I mezzi d’informazione offrono due versioni della crisi greca: la versione tedesco-europea (i greci sono irresponsabili, pigri, spendaccioni, evasori fiscali e hanno bisogno di essere controllati e di imparare la disciplina fiscale) e la versione greca (la nostra sovranità nazionale è minacciata dalla tecnocrazia neoliberista di Bruxelles).

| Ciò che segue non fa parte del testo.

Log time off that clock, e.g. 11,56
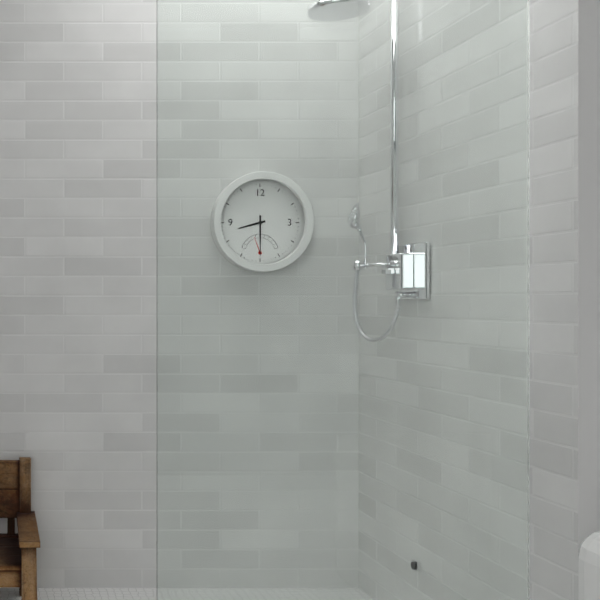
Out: 8,30
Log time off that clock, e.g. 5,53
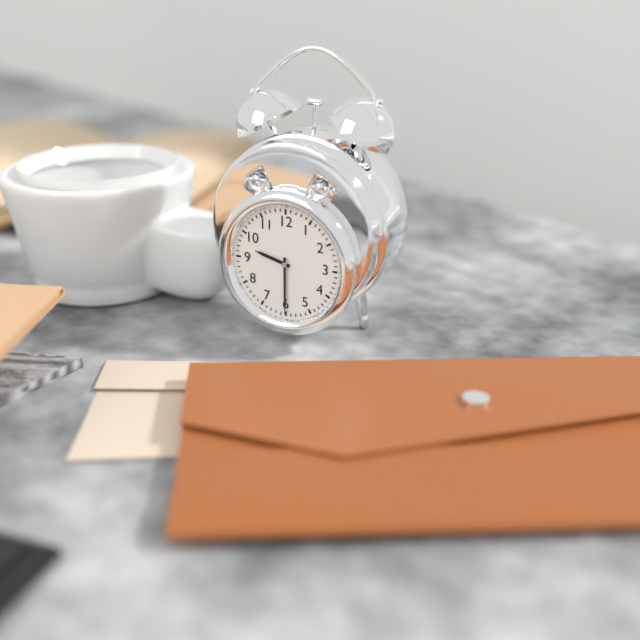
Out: 9,30
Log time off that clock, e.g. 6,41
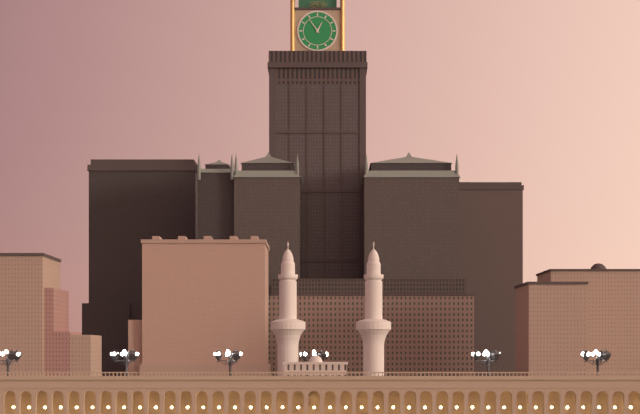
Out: 12,54
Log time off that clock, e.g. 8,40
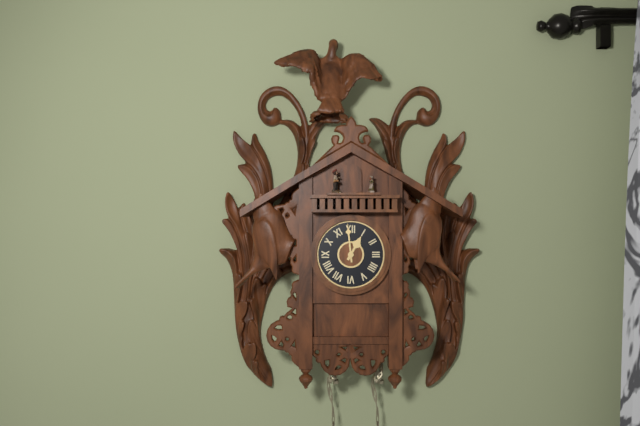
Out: 12,59
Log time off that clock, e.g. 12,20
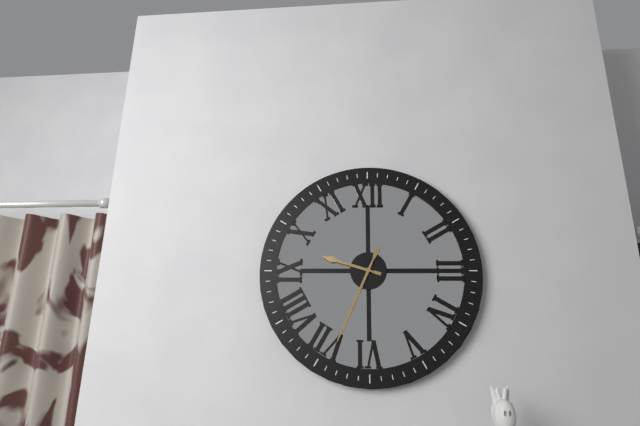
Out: 9,34
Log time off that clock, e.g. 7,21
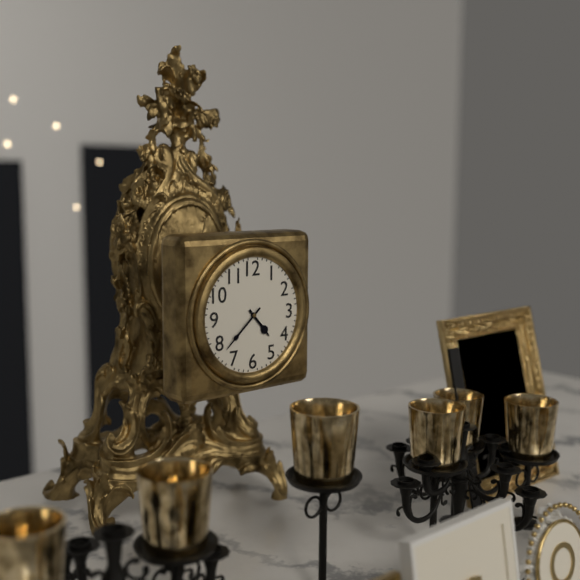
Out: 4,38
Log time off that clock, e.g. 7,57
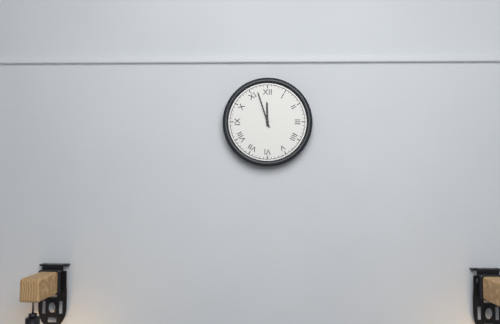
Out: 11,57
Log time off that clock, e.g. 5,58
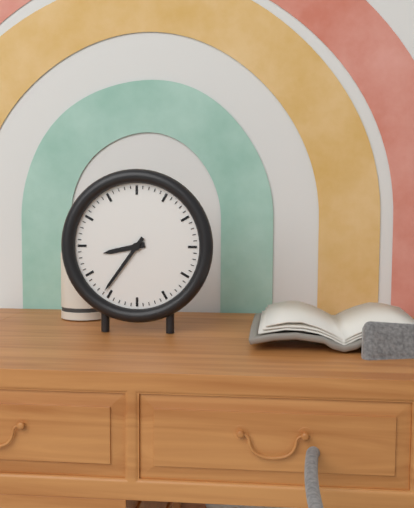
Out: 8,36
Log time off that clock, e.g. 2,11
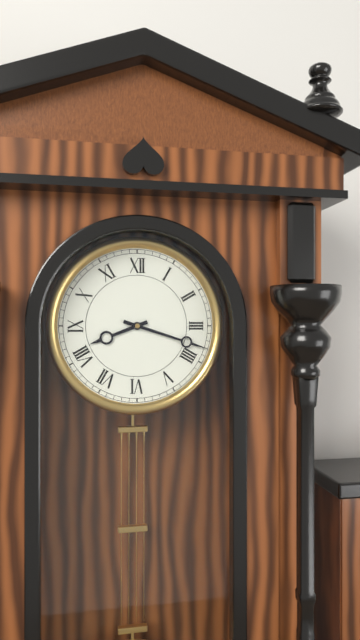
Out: 8,18
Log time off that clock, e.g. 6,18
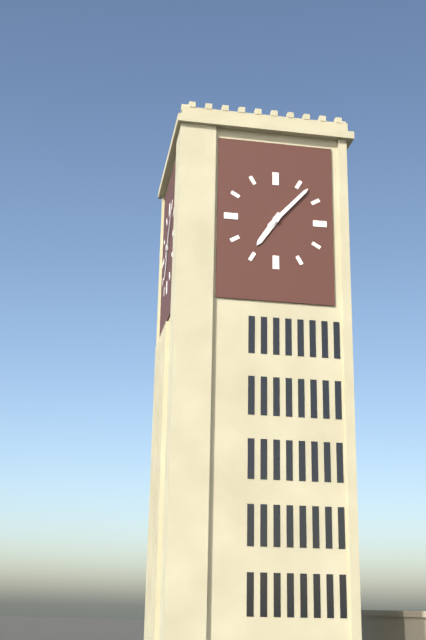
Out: 7,07
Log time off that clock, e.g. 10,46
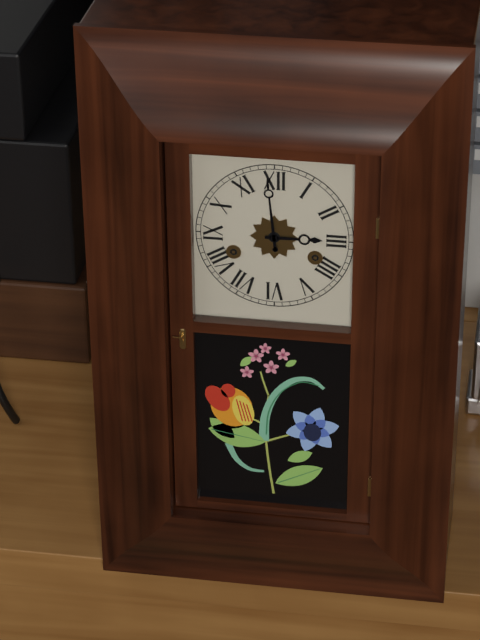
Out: 2,59
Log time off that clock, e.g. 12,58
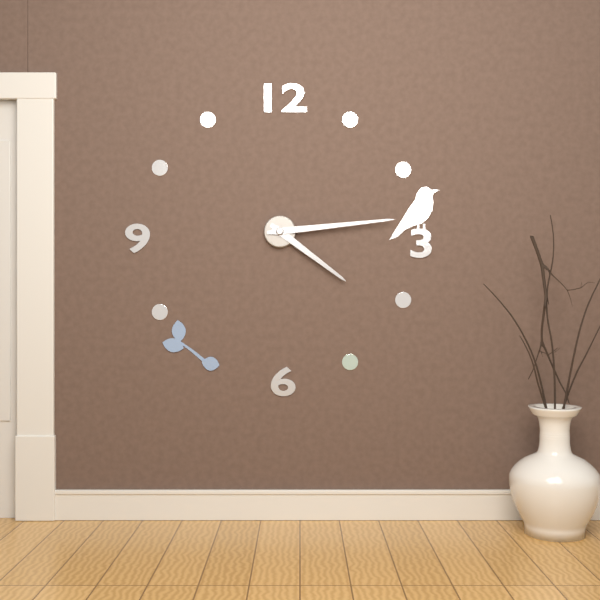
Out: 4,14
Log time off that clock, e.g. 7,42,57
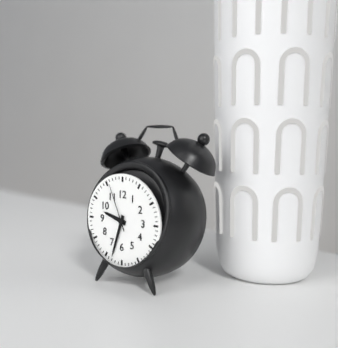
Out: 9,33,56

Quando è diventato impossibile ignorare le sofferenze del popolo greco è spuntata una terza versione: i greci vanno aiutati perchè sono vittime di un’emergenza umanitaria, come se fosse in corso una guerra o se il paese fosse stato colpito da una calamità naturale. Tutte e tre queste storie sono chiaramente false, ma la terza è la più disgustosa. I greci non sono affatto vittime inermi. Sono uomini in guerra contro i vertici dell’economia europea, e quello di cui hanno bisogno è la nostra solidarietà, perchè la loro battaglia è anche la nostra battaglia.
La Grecia non è un’eccezione, ma uno dei tanti banchi di prova per un nuovo modello socioeconomico dalle applicazioni potenzialmente illimitate: una tecnocrazia depoliticizzata in cui banchieri e altri saggi demoliscono ogni forma di democrazia. Se riusciremo a salvare la Grecia dai suoi presunti salvatori, avremo salvato anche l’Europa.